Open Data Science Europe workshop 2022

Carmelo Bonannella

Carmelo has a MSc in forest systems sciences and technologies, with a specialization in forest resources monitoring and management through geospatial data science applications and time series analysis.
Carmelo is a PhD Candidate at Wageningen University and Research (WUR) in the Geo-information Science and Remote Sensing program and works as a Research assistant at the OpenGeoHub Foundation


Sessions

06-13
13:30
90min
Forest species distribution modelling and spatial planning in R
Carmelo Bonannella

In this workshop you will learn how to use ensemble machine learning to predict the realized distribution of forest tree species over Europe in spacetime (2000 — 2020).
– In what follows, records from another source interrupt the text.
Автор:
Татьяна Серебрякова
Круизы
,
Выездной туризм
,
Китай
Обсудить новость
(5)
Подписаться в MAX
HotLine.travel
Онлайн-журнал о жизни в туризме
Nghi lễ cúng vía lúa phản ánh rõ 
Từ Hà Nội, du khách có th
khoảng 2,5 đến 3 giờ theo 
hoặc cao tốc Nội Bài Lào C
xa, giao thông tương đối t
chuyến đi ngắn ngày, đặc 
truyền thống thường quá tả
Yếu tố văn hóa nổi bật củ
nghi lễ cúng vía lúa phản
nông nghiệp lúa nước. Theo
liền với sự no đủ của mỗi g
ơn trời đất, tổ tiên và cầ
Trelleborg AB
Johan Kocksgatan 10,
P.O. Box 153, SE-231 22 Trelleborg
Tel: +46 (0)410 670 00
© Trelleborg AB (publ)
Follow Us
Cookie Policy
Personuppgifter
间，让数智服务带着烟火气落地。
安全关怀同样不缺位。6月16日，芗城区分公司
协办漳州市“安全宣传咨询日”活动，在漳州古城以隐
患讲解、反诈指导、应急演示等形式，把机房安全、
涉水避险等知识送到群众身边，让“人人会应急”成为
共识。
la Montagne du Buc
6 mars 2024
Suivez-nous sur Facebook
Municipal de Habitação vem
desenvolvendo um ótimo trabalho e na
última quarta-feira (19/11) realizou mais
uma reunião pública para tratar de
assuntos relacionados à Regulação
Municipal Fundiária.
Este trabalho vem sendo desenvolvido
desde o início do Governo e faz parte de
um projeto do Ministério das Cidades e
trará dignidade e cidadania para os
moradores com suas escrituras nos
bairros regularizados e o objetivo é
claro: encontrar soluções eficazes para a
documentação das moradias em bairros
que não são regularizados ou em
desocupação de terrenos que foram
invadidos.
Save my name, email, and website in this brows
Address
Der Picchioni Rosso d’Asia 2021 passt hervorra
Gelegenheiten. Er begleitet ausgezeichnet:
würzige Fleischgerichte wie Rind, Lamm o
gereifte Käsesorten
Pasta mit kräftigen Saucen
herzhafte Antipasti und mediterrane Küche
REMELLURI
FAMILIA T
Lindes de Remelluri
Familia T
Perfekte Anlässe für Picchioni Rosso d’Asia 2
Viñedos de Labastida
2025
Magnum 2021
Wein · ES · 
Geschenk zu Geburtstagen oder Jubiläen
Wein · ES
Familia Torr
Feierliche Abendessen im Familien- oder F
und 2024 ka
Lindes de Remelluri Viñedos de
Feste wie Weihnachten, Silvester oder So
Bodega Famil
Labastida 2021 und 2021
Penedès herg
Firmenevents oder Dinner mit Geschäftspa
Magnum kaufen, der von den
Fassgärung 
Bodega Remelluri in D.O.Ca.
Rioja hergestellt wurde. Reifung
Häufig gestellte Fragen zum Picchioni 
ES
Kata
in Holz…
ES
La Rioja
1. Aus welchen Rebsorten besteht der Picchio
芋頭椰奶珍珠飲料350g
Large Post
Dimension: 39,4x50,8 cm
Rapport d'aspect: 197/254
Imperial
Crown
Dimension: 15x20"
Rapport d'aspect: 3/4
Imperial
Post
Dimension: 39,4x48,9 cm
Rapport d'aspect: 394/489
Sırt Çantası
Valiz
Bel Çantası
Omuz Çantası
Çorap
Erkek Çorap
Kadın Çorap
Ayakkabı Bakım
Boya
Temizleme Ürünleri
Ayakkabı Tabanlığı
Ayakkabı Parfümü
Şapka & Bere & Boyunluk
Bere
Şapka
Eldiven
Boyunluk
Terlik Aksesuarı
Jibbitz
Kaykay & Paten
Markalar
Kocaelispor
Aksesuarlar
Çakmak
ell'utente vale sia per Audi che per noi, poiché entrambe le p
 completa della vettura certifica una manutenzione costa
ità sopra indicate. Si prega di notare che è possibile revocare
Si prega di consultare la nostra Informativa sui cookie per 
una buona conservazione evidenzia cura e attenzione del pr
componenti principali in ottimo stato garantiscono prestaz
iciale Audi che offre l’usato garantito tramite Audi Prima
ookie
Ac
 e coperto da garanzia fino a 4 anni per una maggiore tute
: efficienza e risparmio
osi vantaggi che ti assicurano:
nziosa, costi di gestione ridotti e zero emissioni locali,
The lecture will provide some basic concepts of Species Distribution Modeling (SDM), focusing mainly on how to prepare and clean a dataset with the target species occurrence, how to select/include absence data in your model and how to avoid spatial clustering due to preferential sampling.
The ensemble strategy used in this lecture is stacked generalization
(Wolpert, 1992): the predictions of all the component models are used to train a meta-learner which then produces the final predictions. After fitting the model and generating predictions, the lecture will provide some additional notes on how to calculate the variable importance and the uncertainty of the ensemble model.
Extrapolation/model transferability (i.e. predictions outside the spatiotemporal range used for model calibration) will not be discussed.

Workshop room 2 - C223
06-16
11:45
20min
Combining Machine learning and Earth Observation data for high resolution tree mapping: building a dynamic forest atlas for Europe
Carmelo Bonannella

The talk will describe a data-driven framework based on spatio-temporal ensemble machine learning to produce distribution maps for 16 tree species at high spatial resolution (30m). Tree occurrence data for a total of 3 million of points was used to train different Machine Learning (ML) algorithms: random forest, gradient-boosted trees, generalized linear models, k-nearest neighbors, CART and an artificial neural network. A stack of 585 coarse and high resolution covariates representing spectral reflectance, different biophysical conditions and biotic competition was used as predictors for realized distributions, while potential distribution was modelled with environmental predictors only. AUC, logloss and computing time were used to select the three best algorithms to train an ensemble model based on stacking with a logistic regressor as a metalearner for each species. Probability and model uncertainty maps were produced for each species using a time window of 4 years for a total of 6 distribution maps per species. The ensemble model outperformed or performed as good as the best individual model in all potential species distributions, while for ten species it performed worse than the best individual model in modeling realized distributions. The framework shows how combining continuous and consistent Earth Observation time series data with state of the art ML can be used to derive dynamic distribution maps.

Conference room - C202